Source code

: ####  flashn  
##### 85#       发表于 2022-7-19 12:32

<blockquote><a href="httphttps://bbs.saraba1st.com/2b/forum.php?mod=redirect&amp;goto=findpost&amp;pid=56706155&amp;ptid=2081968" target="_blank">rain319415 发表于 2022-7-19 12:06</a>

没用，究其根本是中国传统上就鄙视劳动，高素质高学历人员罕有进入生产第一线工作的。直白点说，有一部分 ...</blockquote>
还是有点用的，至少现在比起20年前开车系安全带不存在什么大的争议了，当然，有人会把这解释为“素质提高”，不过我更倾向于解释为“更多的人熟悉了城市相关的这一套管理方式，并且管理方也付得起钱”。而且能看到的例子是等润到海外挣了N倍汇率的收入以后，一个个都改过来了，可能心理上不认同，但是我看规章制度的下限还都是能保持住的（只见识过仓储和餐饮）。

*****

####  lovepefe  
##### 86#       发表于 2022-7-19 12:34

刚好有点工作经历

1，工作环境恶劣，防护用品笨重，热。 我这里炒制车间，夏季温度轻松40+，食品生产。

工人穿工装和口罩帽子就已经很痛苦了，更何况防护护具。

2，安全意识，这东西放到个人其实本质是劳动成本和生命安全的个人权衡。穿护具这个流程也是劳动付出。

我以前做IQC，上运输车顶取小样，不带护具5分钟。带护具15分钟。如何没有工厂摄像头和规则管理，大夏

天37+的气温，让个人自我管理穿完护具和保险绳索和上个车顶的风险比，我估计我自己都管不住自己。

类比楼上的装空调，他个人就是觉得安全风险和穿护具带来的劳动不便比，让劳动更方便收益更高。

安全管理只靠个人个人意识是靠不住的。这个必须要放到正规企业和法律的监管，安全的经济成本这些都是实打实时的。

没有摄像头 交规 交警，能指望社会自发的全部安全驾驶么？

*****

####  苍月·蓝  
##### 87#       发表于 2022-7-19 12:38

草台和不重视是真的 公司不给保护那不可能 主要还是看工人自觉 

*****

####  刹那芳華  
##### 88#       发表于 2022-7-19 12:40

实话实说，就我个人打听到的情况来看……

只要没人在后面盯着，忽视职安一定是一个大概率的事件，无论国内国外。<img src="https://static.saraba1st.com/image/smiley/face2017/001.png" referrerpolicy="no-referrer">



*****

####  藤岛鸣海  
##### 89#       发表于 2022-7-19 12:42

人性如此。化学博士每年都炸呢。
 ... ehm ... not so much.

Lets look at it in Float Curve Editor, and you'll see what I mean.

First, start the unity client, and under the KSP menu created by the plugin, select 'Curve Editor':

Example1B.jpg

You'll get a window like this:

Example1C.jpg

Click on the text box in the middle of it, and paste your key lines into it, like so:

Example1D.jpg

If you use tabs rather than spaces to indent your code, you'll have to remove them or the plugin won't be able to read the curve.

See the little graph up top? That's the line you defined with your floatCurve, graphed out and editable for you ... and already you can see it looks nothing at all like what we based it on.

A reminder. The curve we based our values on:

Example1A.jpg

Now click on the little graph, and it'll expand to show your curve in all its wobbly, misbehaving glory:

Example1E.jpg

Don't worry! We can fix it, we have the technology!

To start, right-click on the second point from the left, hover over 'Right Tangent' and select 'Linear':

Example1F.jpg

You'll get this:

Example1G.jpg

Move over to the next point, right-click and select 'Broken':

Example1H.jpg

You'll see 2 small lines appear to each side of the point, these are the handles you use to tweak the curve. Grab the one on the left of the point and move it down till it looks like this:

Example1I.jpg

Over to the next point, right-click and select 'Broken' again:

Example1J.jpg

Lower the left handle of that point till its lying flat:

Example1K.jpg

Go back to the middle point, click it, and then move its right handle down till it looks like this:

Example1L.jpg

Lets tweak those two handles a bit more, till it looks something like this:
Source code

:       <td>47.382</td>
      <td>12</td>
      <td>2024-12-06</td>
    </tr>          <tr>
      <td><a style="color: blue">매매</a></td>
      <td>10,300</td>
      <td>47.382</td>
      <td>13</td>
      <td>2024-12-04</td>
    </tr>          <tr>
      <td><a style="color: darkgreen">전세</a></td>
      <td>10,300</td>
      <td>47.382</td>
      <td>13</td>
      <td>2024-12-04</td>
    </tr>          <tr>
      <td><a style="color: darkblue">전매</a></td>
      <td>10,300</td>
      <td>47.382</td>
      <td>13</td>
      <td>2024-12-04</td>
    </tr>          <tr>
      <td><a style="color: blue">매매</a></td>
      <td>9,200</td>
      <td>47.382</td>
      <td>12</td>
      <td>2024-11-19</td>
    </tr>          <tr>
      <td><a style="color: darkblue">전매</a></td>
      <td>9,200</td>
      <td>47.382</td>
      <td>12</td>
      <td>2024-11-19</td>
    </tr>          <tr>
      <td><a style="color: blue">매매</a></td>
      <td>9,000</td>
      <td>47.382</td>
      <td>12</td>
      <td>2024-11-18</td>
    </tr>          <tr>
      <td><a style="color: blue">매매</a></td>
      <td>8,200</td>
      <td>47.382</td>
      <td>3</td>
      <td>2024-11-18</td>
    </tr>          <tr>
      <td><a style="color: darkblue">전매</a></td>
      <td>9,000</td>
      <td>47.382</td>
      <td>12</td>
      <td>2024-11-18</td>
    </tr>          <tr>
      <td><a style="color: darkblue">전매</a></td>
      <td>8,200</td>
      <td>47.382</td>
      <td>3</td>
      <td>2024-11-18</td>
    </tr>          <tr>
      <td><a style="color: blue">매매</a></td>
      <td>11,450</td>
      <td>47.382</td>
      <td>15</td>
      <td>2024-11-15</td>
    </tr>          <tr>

** Work order **
State how many lines of the material above contain the word "like". Say nothing else.

** Problem solution **
6